Information de la population 

Les données recueillies en continu par les analyseurs automatiques sont accessibles depuis notre site internet, par le module d’accès cartographie aux mesures, ou plus directement ici :   

Un récapitulatif des mesures sera mis en ligne à l’issue de la phase pilote, au deuxième trimestre 2021, et un rapport global sera publié après la deuxième phase du chantier, durant le premier semestre 2022.

Le mercure : origine, effets sur la santé et surveillance 

Le mercure se présente sous forme liquide mais est facilement volatil. Il est d’origine naturelle (volcanisme, lessivage des sols) et humaine (métallurgie, combustion du charbon, incinération des déchets, fabrication de chlore, piles et lampes, etc.). Ses émissions dans l’air ont considérablement diminué durant les 30 dernières années (cf. bilan CITEPA), du fait de l’amélioration des performances de l’incinération des déchets et d’un renforcement du tri, de la limitation ou l’interdiction de l’emploi de ce métal dans les piles et les thermomètres médicaux, et enfin de changement du procédé de la production de chlore (passage d’une production utilisant une technologie d'électrolyse de mercure à une production par électrolyse membranaire, changement opéré en 2014 sur le site Arkema de Jarrie). 

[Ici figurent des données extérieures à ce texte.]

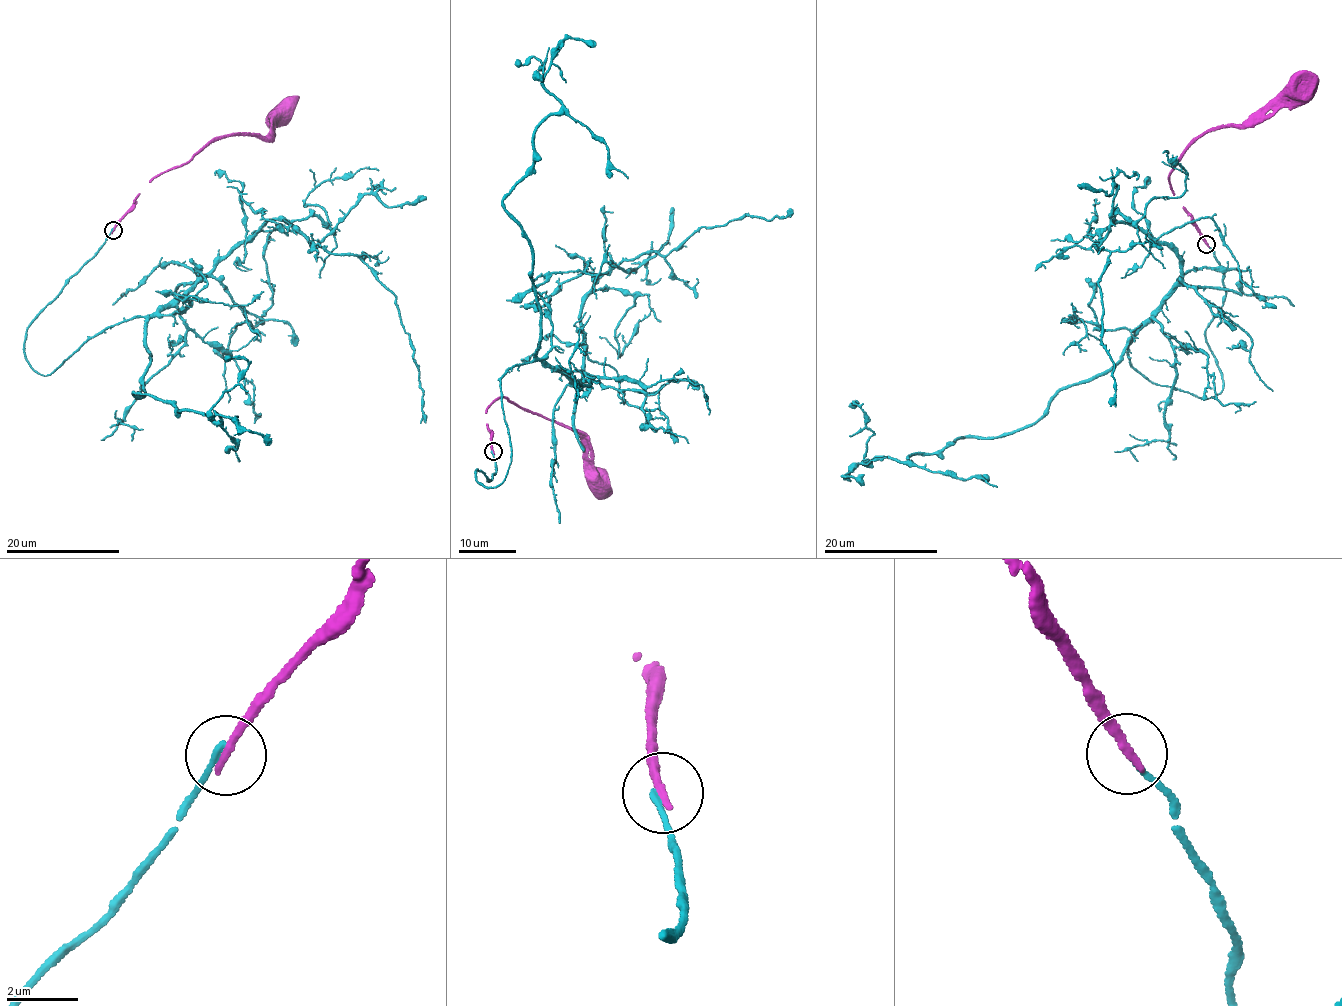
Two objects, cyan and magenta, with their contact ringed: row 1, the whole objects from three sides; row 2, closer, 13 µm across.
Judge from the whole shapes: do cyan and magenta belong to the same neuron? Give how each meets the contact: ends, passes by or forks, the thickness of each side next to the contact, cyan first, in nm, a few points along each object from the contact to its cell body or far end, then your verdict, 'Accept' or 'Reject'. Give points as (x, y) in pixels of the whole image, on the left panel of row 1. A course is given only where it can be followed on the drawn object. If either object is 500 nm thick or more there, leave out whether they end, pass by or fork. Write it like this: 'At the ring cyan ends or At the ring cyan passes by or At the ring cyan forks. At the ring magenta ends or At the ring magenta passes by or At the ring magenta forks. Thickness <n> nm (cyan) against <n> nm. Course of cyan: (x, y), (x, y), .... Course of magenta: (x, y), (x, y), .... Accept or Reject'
At the ring cyan ends. At the ring magenta ends. Thickness 170 nm (cyan) against 260 nm. Course of cyan: (113, 230), (29, 326), (39, 373), (177, 304), (279, 218), (358, 255), (394, 294), (425, 423). Course of magenta: (113, 230), (138, 194), (161, 173), (186, 164), (212, 142), (227, 136), (268, 136), (270, 123), (279, 107). Reject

Le mercure peut avoir des effets toxiques sur les systèmes nerveux, digestif et immunitaire, et sur les poumons, les reins, la peau et les yeux. La prévention aux risques liés à l’exposition aux métaux lourds tels que le mercure était par conséquent une des priorités du plan national santé environnement pour la période 2015-2019 (cf. notamment le chapitre 1.3.5. Prévenir les risques liés à l’exposition aux métaux lourds (plomb, mercure et cadmium)).  

Les concentrations de mercure sont régulièrement surveillées, dans l’air dès lors qu’il y a risque de volatilisation à l’occasion de chantiers (par exemple, surveillance mercure gazeux dans l’air à Jarrie en 2011/2012 et à Brignoud en 2017), et dans les retombées atmosphériques au voisinage de sources potentielles encore en  activité, en particulier les incinérateurs de déchets (surveillance mercure dans les retombées dans le cadre du programme de surveillance des dioxines et métaux).